PGI compilers deliver the performance you need on CPUs, and the features you need for HPC applications development on GPU-accelerated systems. OpenACC and CUDA programs can run several times faster on a single Tesla V100 GPU compared to all the cores of a dual-socket server, and interoperate with MPI and OpenMP to deliver the full power of today’s multi-GPU servers.
Is your application 10s or 100s of thousands of lines of Fortran, C and C++ code? With OpenACC directives, you don’t have to parallelize all of it at once. You can identify hot loops and code regions using the PGPROF profiler, then incrementally parallelize and tune them one by one. OpenACC code remains 100% standard-compliant and portable to other compilers and platforms, and enables parallel processing on CPUs and GPUs using identical source code.
CloverLeaf, a Lagrangian-Eulerian explicit hydrodynamics mini-application, is a small (4,500 line) lightweight application that is representative of a code used at the United Kingdom’s Atomic Weapons Establishment (AWE). Using OpenACC, performance on an NVIDIA V100 GPU is four times faster than a dual-socket 40-core Intel Skylake CPU, running the fully optimized code on the bm32 data set. It scales to almost 15 times faster on 4xV100s using MPI+OpenACC. The optimizations to the source code made during porting to the GPU using OpenACC improved the performance of the CPU code by more than 50%.
HPC servers are quickly expanding beyond multicore x86 CPUs to OpenPOWER, Arm and GPU accelerators. PGI Fortran, C and C++ compilers and OpenACC are designed to deliver high performance on all of these processors. PGI compilers for x86, OpenPOWER and GPUs are available now, including OpenACC parallelization across all cores of a multicore CPU or a GPU. PGI and OpenACC deliver the performance you need today, and the flexibility you need tomorrow. PGI compilers can take you there.

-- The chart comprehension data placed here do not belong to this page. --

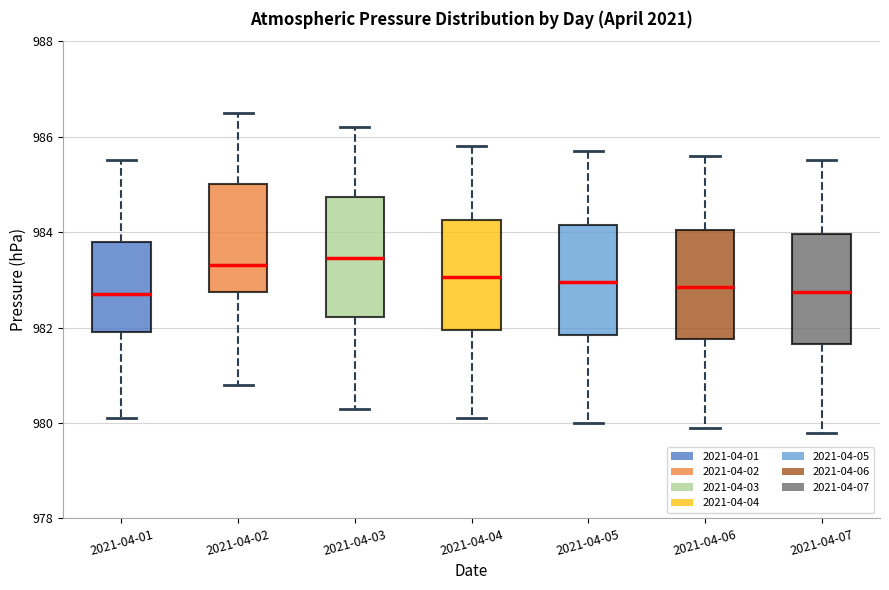

Reading left to right, transcribe this box plot: for each box, give where its median line is, the range the box spans, and where its two whiskers end, as read against the y-axis. The values are not printed on the chart, so give them approximately, as read against the axis.

2021-04-01: median 982.8, box 982.0 to 983.8, whiskers 980.2 to 985.6
2021-04-02: median 983.4, box 982.8 to 985.0, whiskers 980.8 to 986.6
2021-04-03: median 983.4, box 982.2 to 984.8, whiskers 980.4 to 986.2
2021-04-04: median 983.0, box 982.0 to 984.2, whiskers 980.2 to 985.8
2021-04-05: median 983.0, box 981.8 to 984.2, whiskers 980.0 to 985.8
2021-04-06: median 982.8, box 981.8 to 984.0, whiskers 980.0 to 985.6
2021-04-07: median 982.8, box 981.6 to 984.0, whiskers 979.8 to 985.6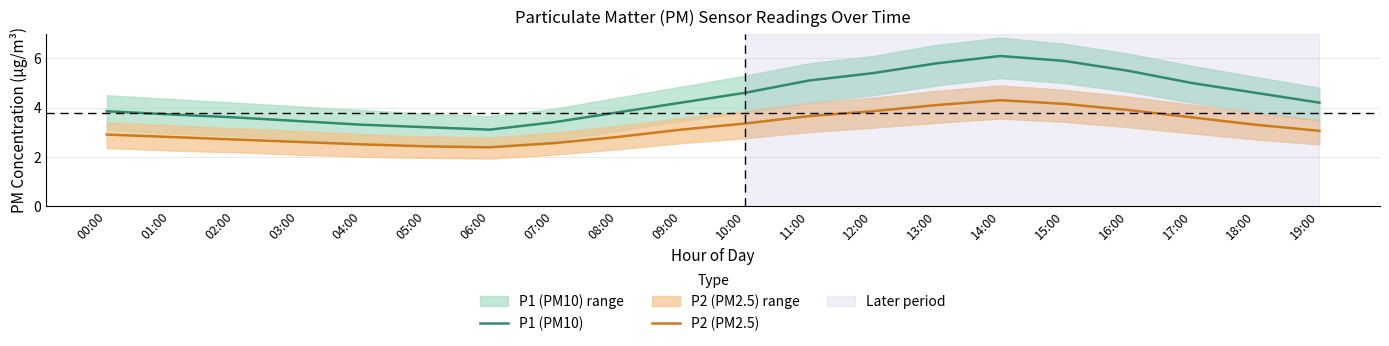

True or false: P2 (PM2.5) and P1 (PM10) intersect in this chart.

False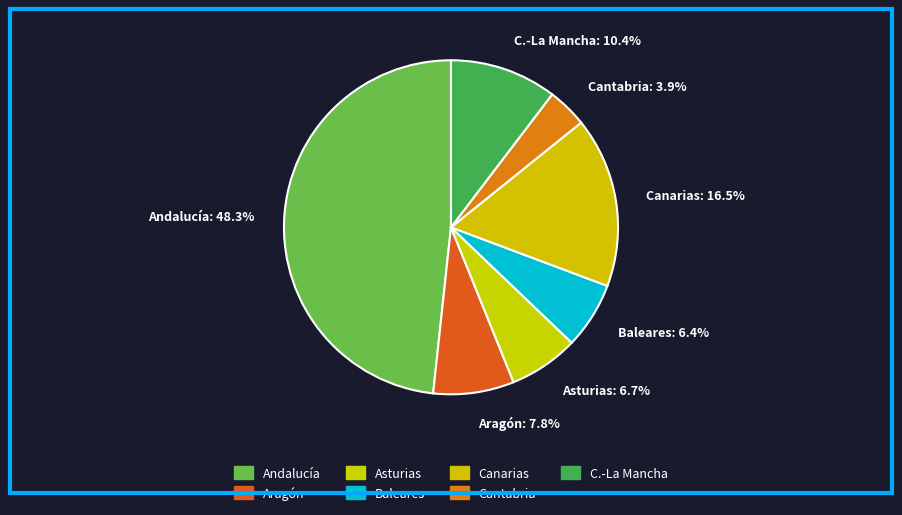

What percentage is NOT represented by Baleares: 6.4%?

93.6%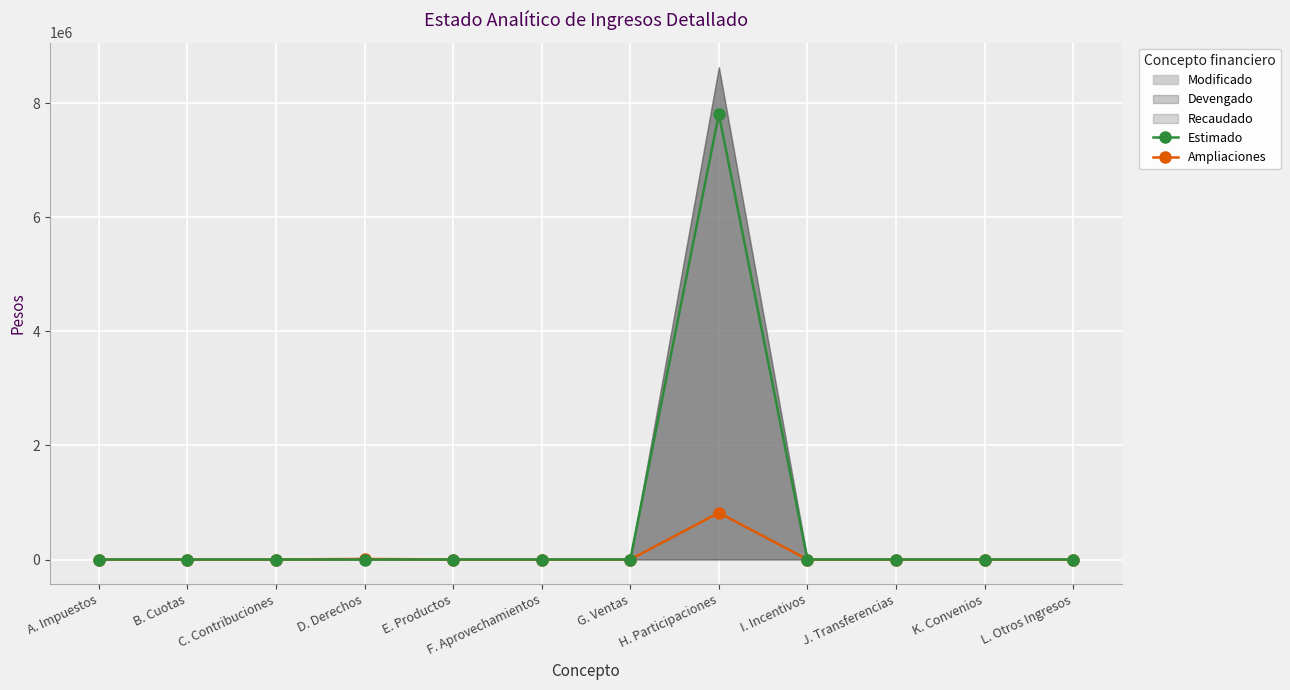

How many values in the Ampliaciones series exceed 0?

2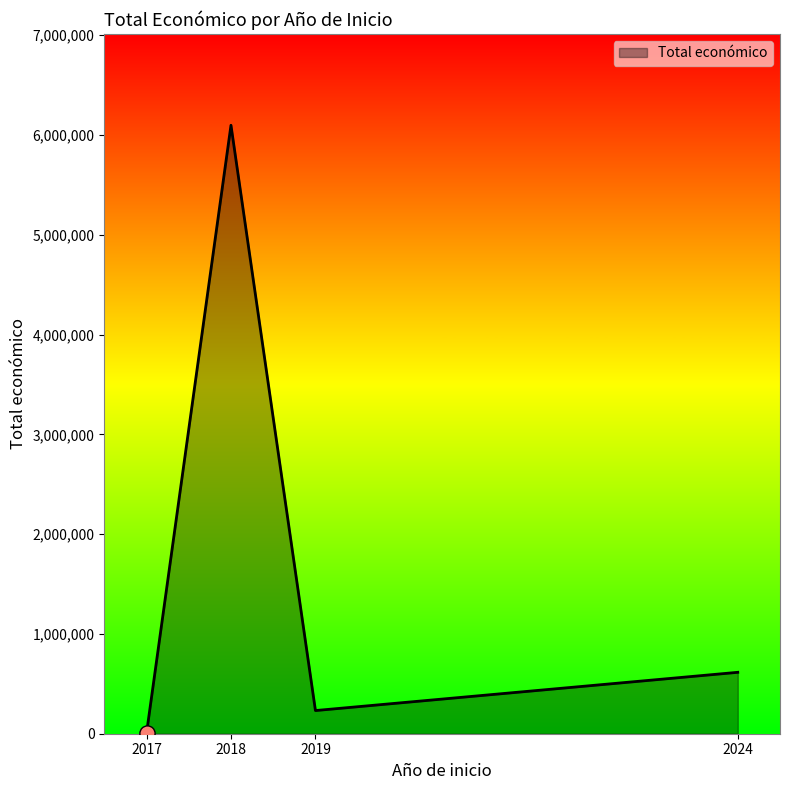

Approximately how many times larger is the value at 2018 compared to 2017?

1587.8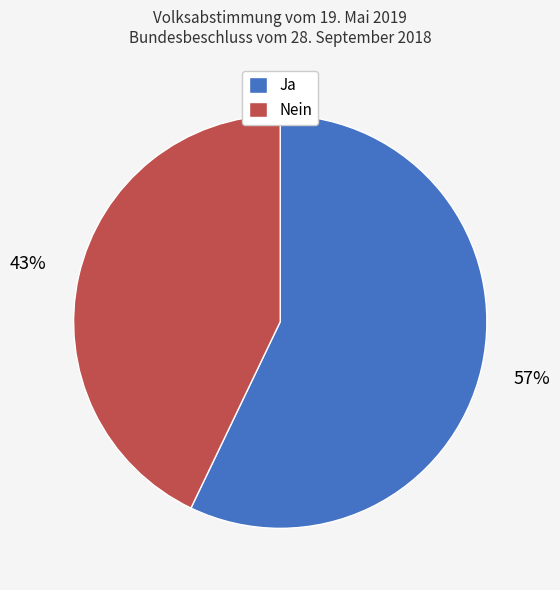

Is the sum of Nein and Ja greater than half?

Yes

The PGI Profiler is a powerful and easy-to-use interactive performance profiler for parallel programs written with OpenMP or OpenACC directives, or using CUDA. Use it to visualize and analyze the performance of your Fortran, C and C++ programs. The PGI Profiler can correlate execution time with procedures, source code and instructions, allowing you to quickly see where and how execution time is spent. Through resource utilization data and compiler feedback information, the PGI Profiler provides features that will help you understand why parts of your program have high execution times and how you can modify your source code or compiler options to improve performance. The PGI Profiler is included with all PGI products.
The PGI graphical debugger for Fortran, C and C++ supports debugging of serial and parallel programs including MPI, OpenMP and hybrid MPI/OpenMP applications. The PGI Debugger can debug programs on SMP workstations, servers, distributed-memory clusters and hybrid clusters where each node contains multiple multicore x86 processors. It allows you to control threads or processes individually or in groups, and allows you to examine state down to the register level. The PGI Debugger is included with all PGI products for x86-64 platforms.